TASKS TO COMPLETE:
1. In the article on Chinook fishery closures, transcribe everything from "Last month, due" down to "wild stocks of concern.".
2. According to the article on Chinook fishery closures, what share of hatchery Chinook are marked before their release into the wild, and how?

____ SOURCE TEXT

The Public Fishery Alliance (PFA), who organized the demonstration, said the issues affecting the endangered runs have been known for more than 15 years — habitat degradation, climate change, seal predation, pollution and illegal netting — but DFO has failed to produce a strategic plan to address them.
Instead, the group said blanket closures as seen in the last two years place unfair burdens on the sport fishing sector, and will fail the Chinook as they have failed other species, including early Stuart sockeye, Thompson Coho and Steelhead.
Last month, due to a high prevalence of endangered Chinook, DFO banned retention in most areas of southern B.C. until July 15, and not until Aug. 1 in the Strait of Juan de Fuca and Southern Strait of Georgia. Similar measures were in place last year.
PFA argued the current abundance of hatchery Chinook in southern B.C. can provide a sustainable public fishery, without putting undue risk on these wild stocks of concern.
In an open letter to Canada’s fisheries minister, prominent FAR member Dave Brown called on DFO to adopt recommendations put forth by the Sport Fish Advisory Board to open selective fisheries for hatchery Chinook in areas that have less than one-per cent encounter rate with stocks of concern.
“This would have created retention opportunities for the many healthy Chinook salmon stocks that are in the South Coast waters,” he wrote. “It would have protected critical socio and economic opportunities for all Canadians. Now you have decided that one per cent still was not acceptable … I ask you and your department if a proposal that was built on DFO’s own science and data is not acceptable at one-per cent encounter rate, then what is?”
Before their release into the wild, 10 per cent of hatchery Chinook are marked by the removal the adipose fin.
FAR wants DFO to start marking 100 per cent of the fish to allow for a sustainable selective fishery of these hatchery Chinook.
At the time of posting, calls to the DFO for comment were not returned.
The department has previously said abundant stocks are known to mix in with threatened populations. Extreme conservation decisions are necessary to keep the stocks of concern numbers as high as possible.

________
____ ITEMS

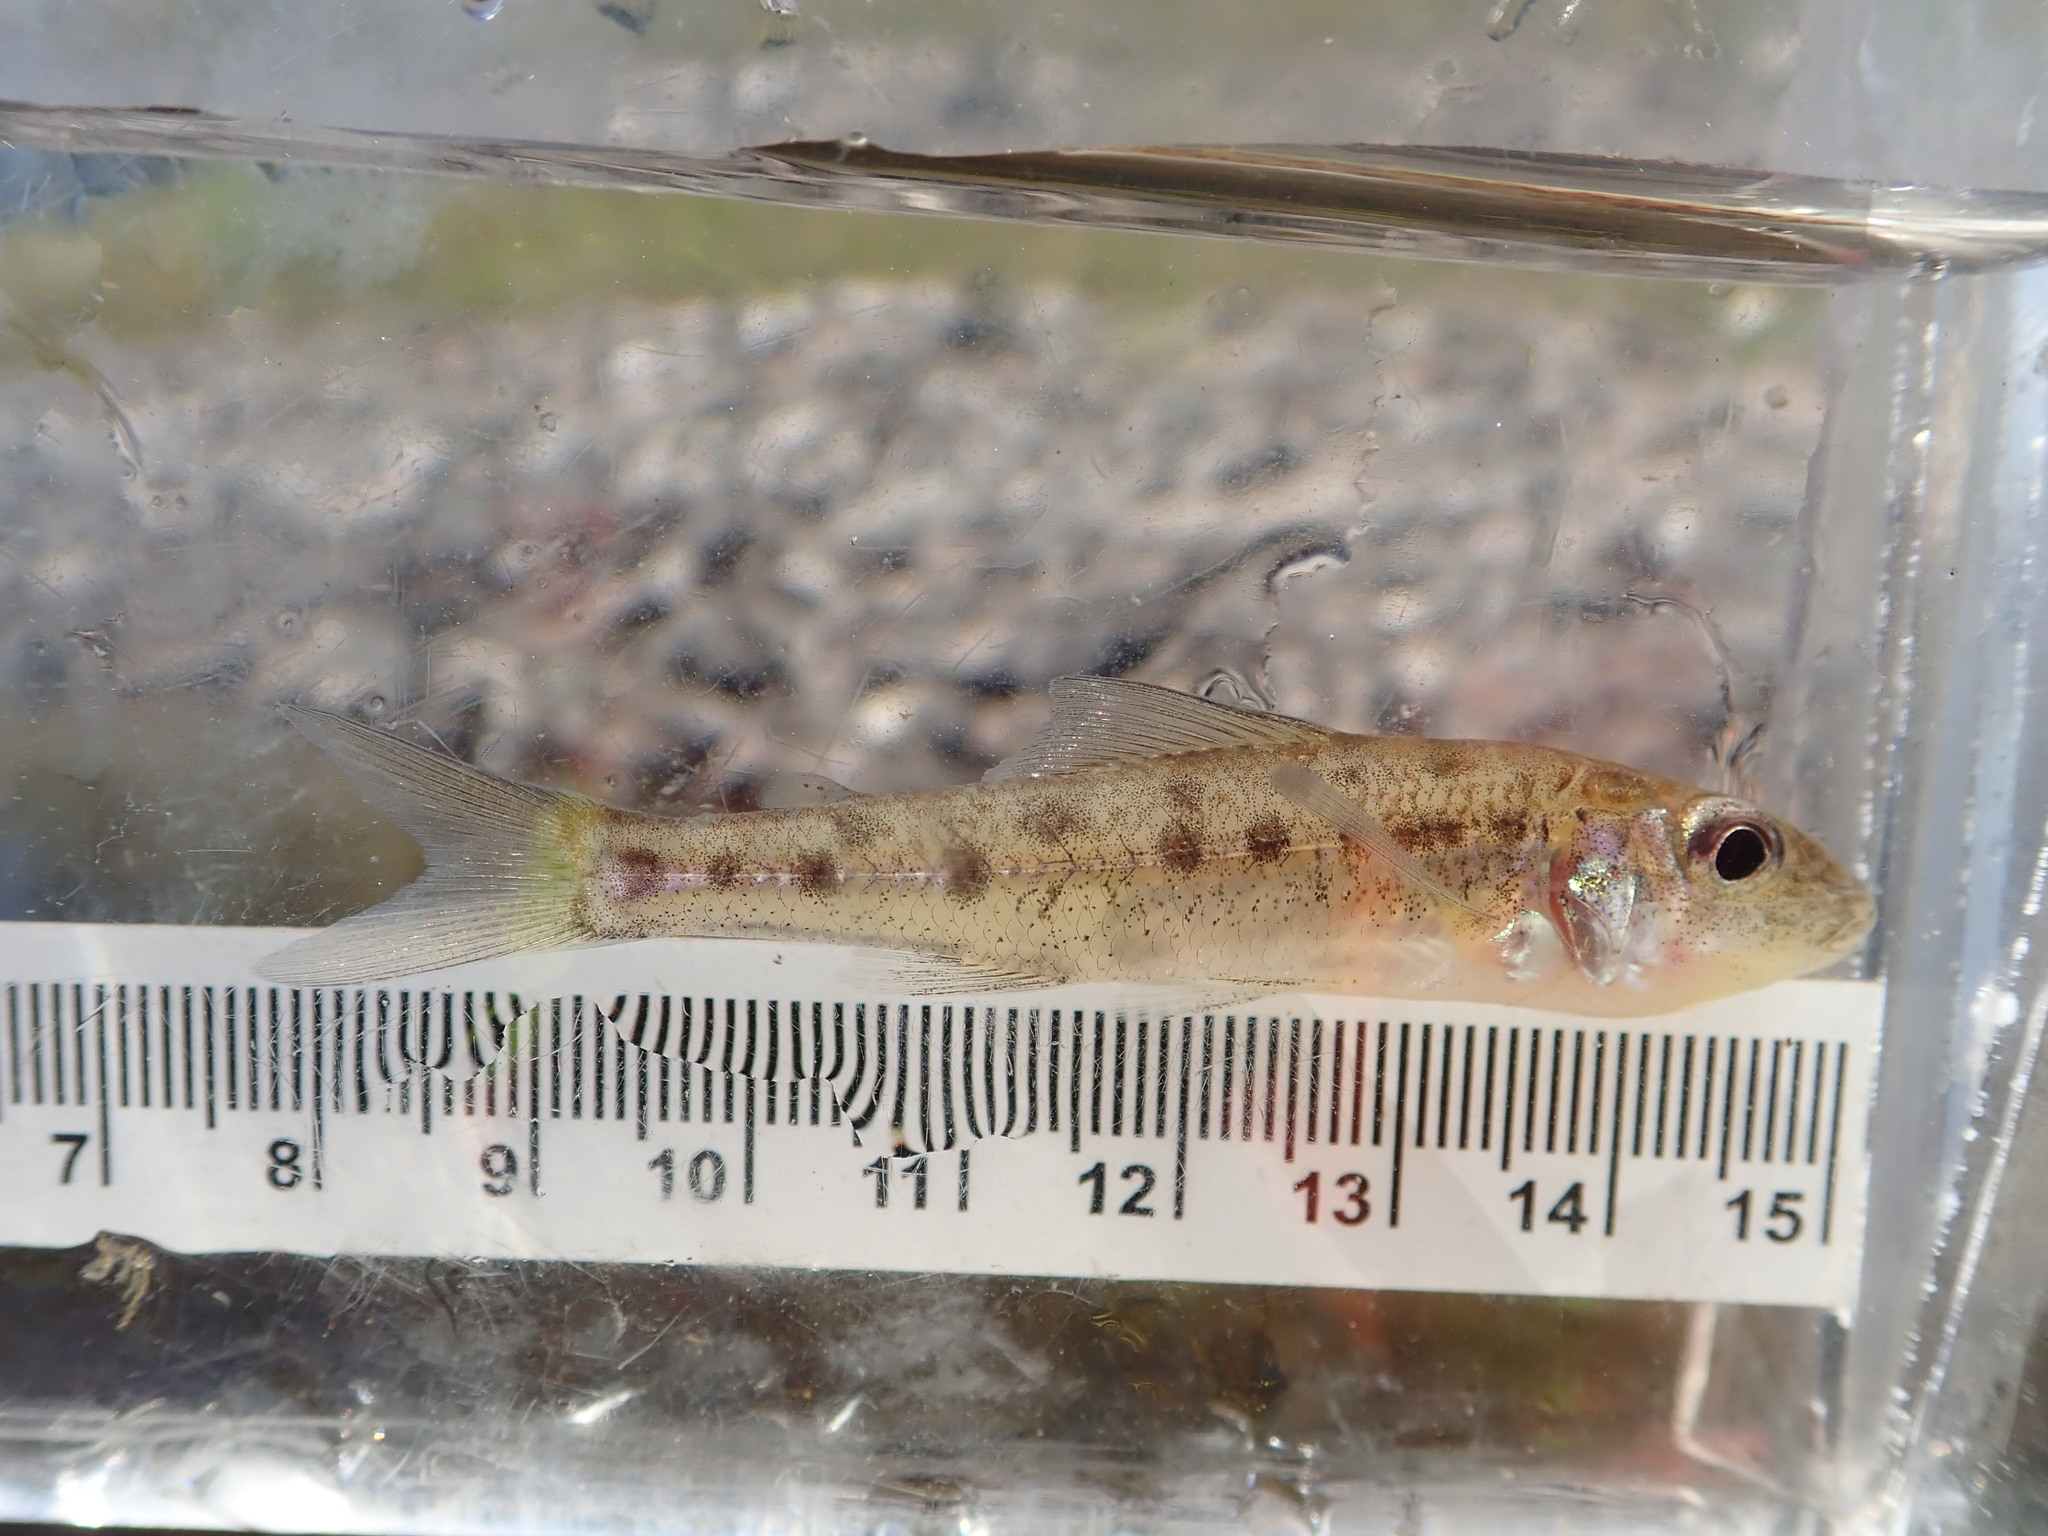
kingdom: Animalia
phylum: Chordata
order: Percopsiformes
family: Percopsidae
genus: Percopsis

________
____ ITEMS

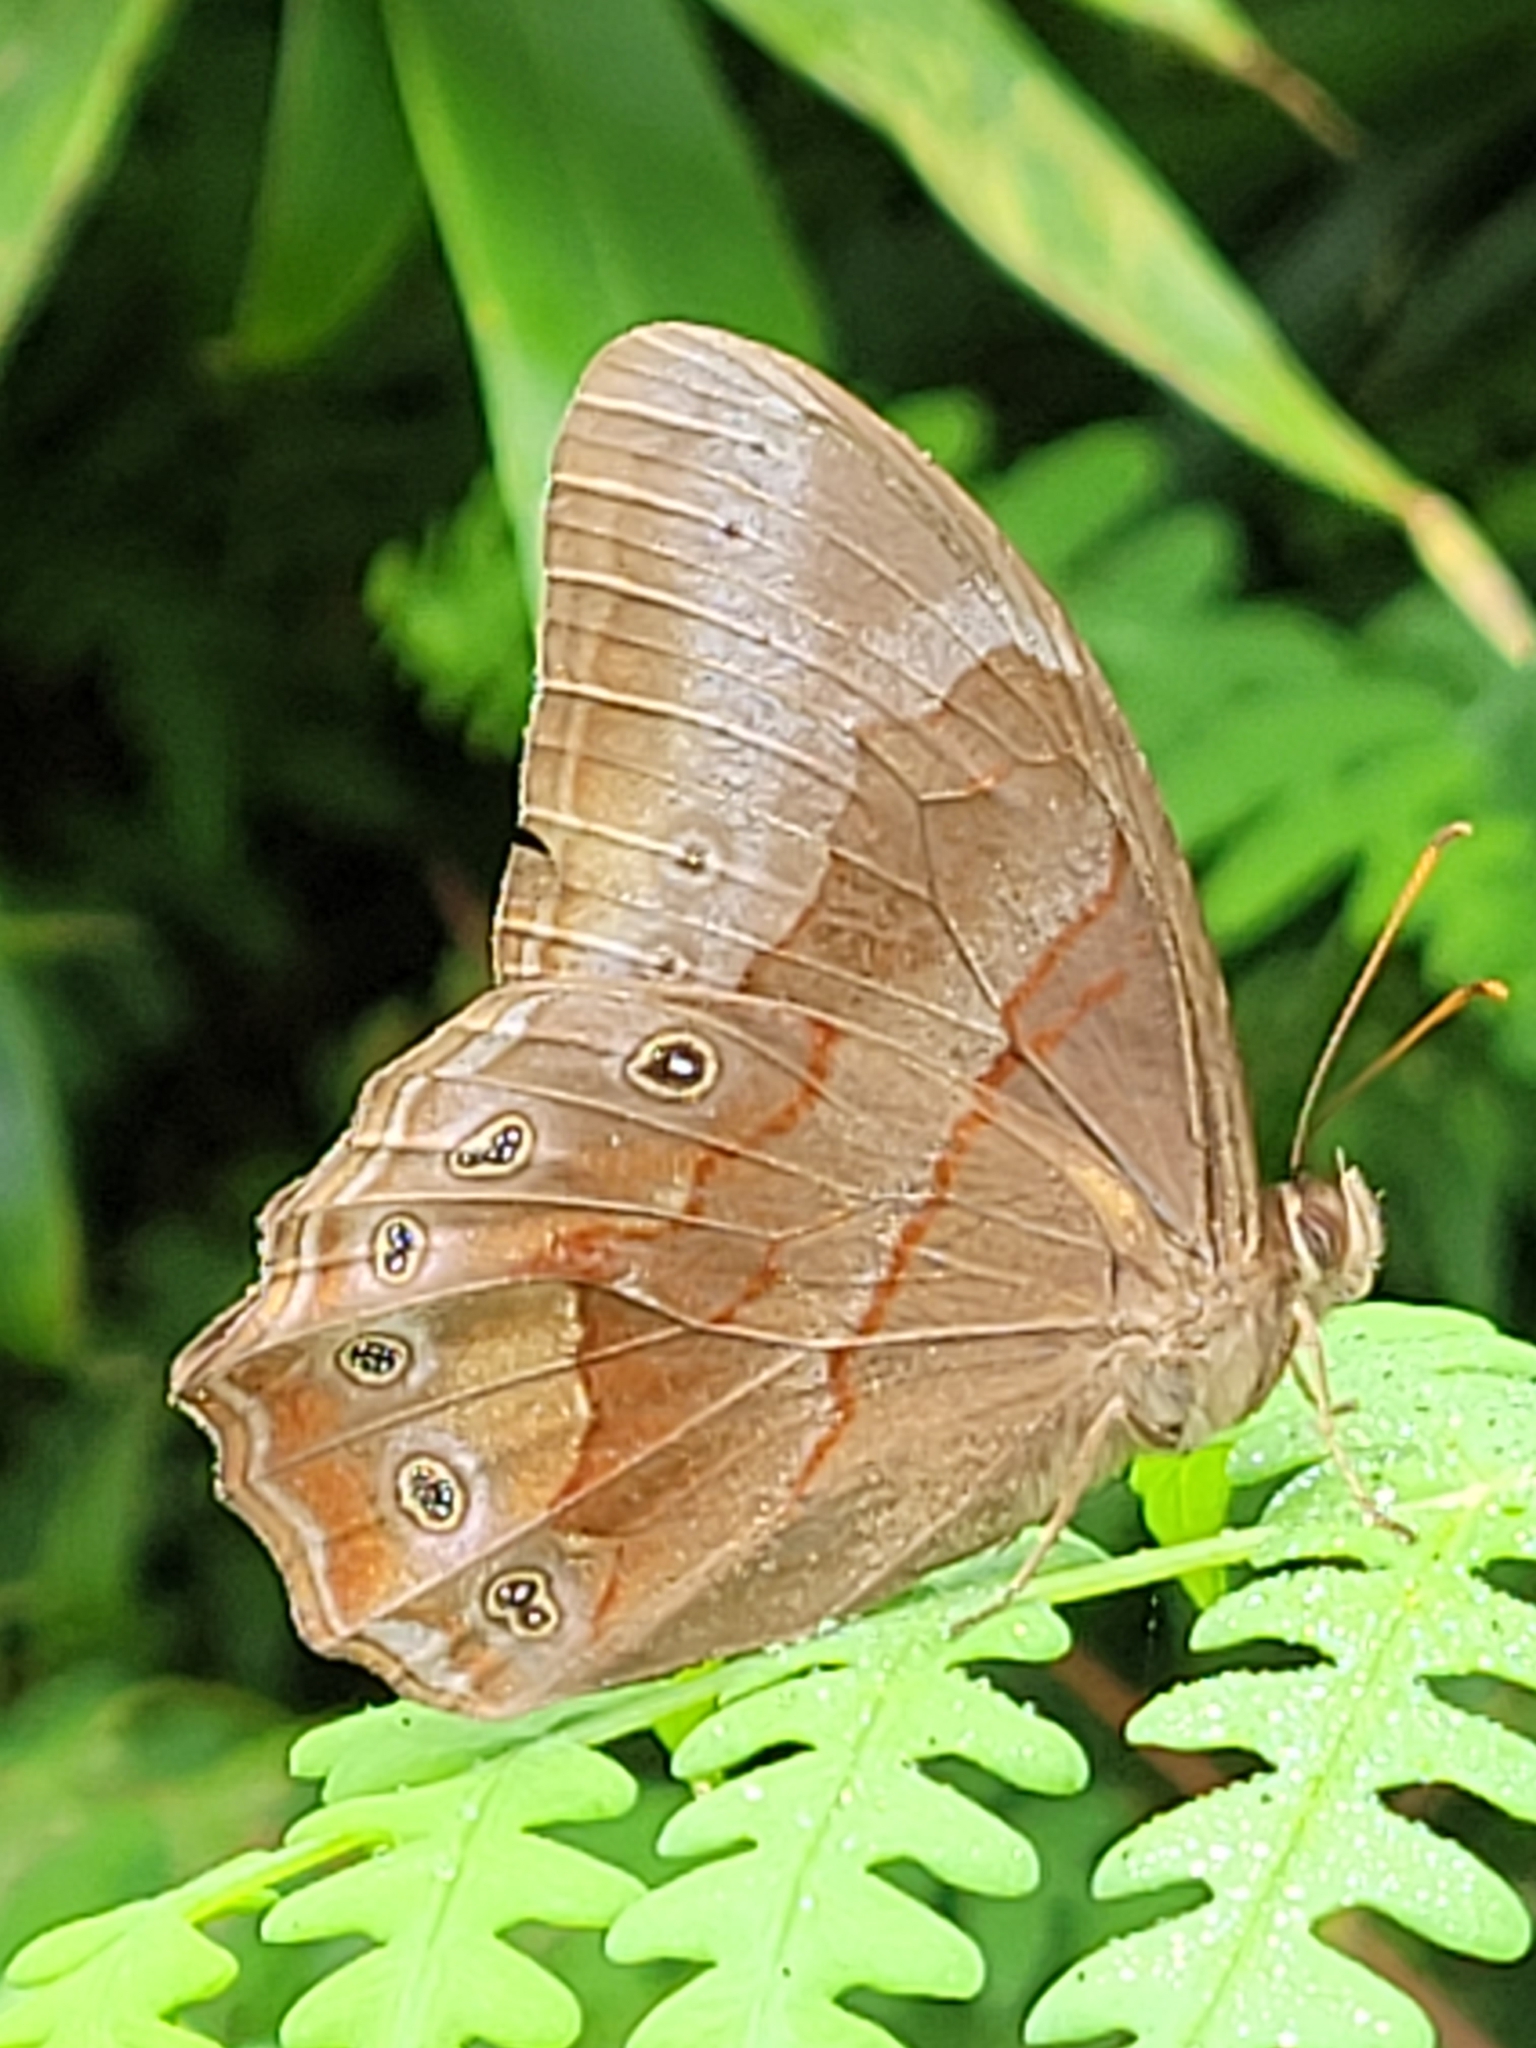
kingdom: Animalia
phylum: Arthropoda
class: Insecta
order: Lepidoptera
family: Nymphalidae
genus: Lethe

________

PER-TASK OUTPUTS:
1.
Last month, due to a high prevalence of endangered Chinook, DFO banned retention in most areas of southern B.C. until July 15, and not until Aug. 1 in the Strait of Juan de Fuca and Southern Strait of Georgia. Similar measures were in place last year.
PFA argued the current abundance of hatchery Chinook in southern B.C. can provide a sustainable public fishery, without putting undue risk on these wild stocks of concern.

2. 10 per cent, by removal of the adipose fin.